### Exercise description
Scan each line of the records for the word "SELF" and extract the ones that have it.

(Revision tracking records)

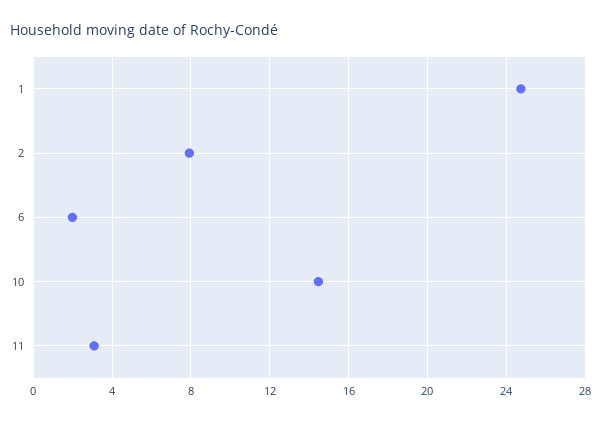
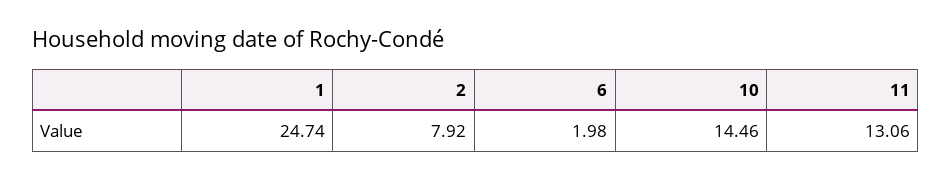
  {
    "1": 24.74,
    "2": 7.92,
    "6": 1.98,
    "10": 14.46,
-   "11": 3
+   "11": 13.06
  }

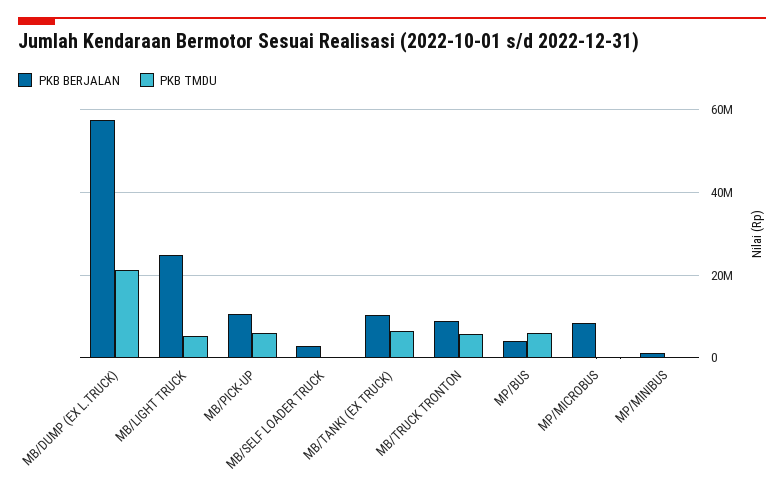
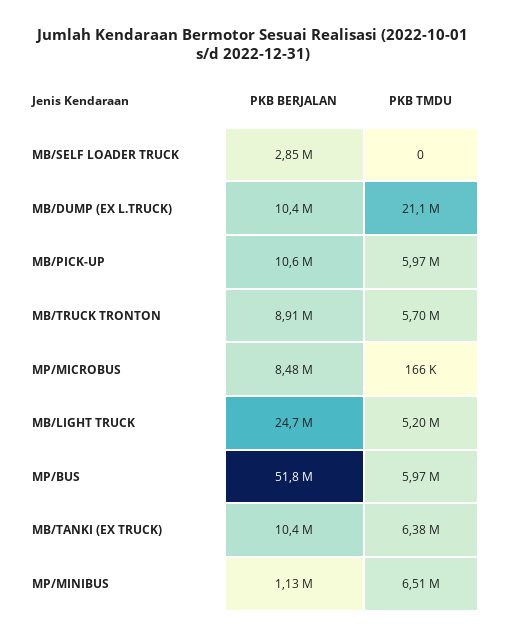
  {
    "PKB BERJALAN": {
-     "MB/DUMP (EX L.TRUCK)": 58000000,
+     "MB/DUMP (EX L.TRUCK)": 10400000,
      "MB/LIGHT TRUCK": 24700000,
      "MB/PICK-UP": 10600000,
      "MB/SELF LOADER TRUCK": 2850000,
      "MB/TANKI (EX TRUCK)": 10400000,
      "MB/TRUCK TRONTON": 8910000,
-     "MP/BUS": 4000000,
+     "MP/BUS": 51800000,
      "MP/MICROBUS": 8480000,
      "MP/MINIBUS": 1130000
    },
    "PKB TMDU": {
      "MB/DUMP (EX L.TRUCK)": 21100000,
      "MB/LIGHT TRUCK": 5200000,
      "MB/PICK-UP": 5970000,
      "MB/SELF LOADER TRUCK": 0,
      "MB/TANKI (EX TRUCK)": 6380000,
      "MB/TRUCK TRONTON": 5700000,
      "MP/BUS": 5970000,
      "MP/MICROBUS": 166000,
-     "MP/MINIBUS": 0
+     "MP/MINIBUS": 6510000
    }
  }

### Task solution
      "MB/SELF LOADER TRUCK": 2850000,
      "MB/SELF LOADER TRUCK": 0,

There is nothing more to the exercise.